There was a voting bungle at Virgin Active's owner - it made billionaire Christo Wiese seem less unpopular than he actually is
- Due to "inadvertent errors", the initial results of a recent shareholder vote at Brait were wrong.
- The group announced the corrected numbers last week - which shows that the resistance against re-appointing ex-chair Christo Wiese as director is bigger than initially thought.
- For more stories, go to Business Insider SA.
The investment company Brait has had to inform shareholders that there was a mistake in their voting results at the group's recent annual meeting.

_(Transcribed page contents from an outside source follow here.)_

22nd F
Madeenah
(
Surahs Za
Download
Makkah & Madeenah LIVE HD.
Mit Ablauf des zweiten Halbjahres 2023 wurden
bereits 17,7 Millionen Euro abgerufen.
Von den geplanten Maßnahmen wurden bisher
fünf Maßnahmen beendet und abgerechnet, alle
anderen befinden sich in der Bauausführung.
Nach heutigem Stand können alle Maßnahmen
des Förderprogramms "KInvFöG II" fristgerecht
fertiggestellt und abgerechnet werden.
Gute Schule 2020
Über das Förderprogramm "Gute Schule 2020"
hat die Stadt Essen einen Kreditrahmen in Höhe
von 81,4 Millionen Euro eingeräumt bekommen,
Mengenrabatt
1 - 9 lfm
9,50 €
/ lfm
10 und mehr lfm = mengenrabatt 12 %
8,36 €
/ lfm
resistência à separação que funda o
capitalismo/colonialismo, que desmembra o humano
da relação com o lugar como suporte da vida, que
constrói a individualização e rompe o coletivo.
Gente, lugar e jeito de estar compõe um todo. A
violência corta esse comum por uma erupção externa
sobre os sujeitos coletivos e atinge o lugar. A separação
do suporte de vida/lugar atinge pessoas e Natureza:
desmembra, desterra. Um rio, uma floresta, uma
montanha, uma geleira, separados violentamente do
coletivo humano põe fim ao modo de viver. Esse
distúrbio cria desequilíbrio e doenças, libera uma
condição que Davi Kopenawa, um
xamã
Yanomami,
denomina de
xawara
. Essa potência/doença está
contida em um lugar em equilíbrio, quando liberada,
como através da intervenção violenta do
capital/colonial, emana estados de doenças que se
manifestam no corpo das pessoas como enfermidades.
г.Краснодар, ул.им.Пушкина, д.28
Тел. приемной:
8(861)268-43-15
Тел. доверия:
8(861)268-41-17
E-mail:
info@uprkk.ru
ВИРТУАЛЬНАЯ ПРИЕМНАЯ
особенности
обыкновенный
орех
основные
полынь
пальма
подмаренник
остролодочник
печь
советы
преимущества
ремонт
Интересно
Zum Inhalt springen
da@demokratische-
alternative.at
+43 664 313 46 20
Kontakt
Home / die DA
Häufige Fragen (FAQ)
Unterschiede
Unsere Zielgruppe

Brait owns 72% of Virgin Active, as well as stakes in the UK retailer Iceland (63%), New Look (18,5%) and Premier Foods (96%), which owns brands like Snowflake, Iwisa and Blue Ribbon bread.
Initially, it announced that votes representing shareholdings of 29.9% went against re-appointing Christo Wiese, the group's biggest shareholder, as a director. The meeting was held on 31 July, reports Netwerk24.
But there was a problem, it turns out:
“The Company has been made aware of inadvertent errors in the process of the Company's transfer secretaries Computershare compiling the voting results based on the voting instructionsthey received from Strate, the authorised Central Securities Depository ("CSD") for the electronic settlement of all financial instruments in South Africa,” Brait announced last week.
In fact, even more shareholders – representing a stake of 30.8% in Brait - voted against Wiese. Wiese holds 36% of Brait. This means that, excluding Wiese, less than a third supported him.
The biggest shareholders in Brait, after Wiese, are the Public Investment Corporation (which manages civil servant pensions) and Allan Gray, reports Netwerk24.
Allan Gray's Leonard Kruger told Netwerk24 that the group told clients to vote against Wiese as director, as they did in the previous year. It said that it won't make its reasons public.
Old Mutual Investment Group also voted against Wiese.
Jan Meintjes, portfolio manager at Denker Capital, believes that Wiese faces resistance among shareholders because of a lack of confidence in him.
Brait’s share price is currently around its lowest levels in ten years.
It made losses of more than R10 billion in both the past two years, with its UK clothing retailer taking massive strain. Brait bought 90% of New Look for R14.2bn in May 2015 - almost exactly a year before the Brexit vote, which wreaked havoc on consumer confidence in the UK. Brait has since had to write off the entire investment. Its other UK retailer, the cheap food shop Iceland, has also taken strain.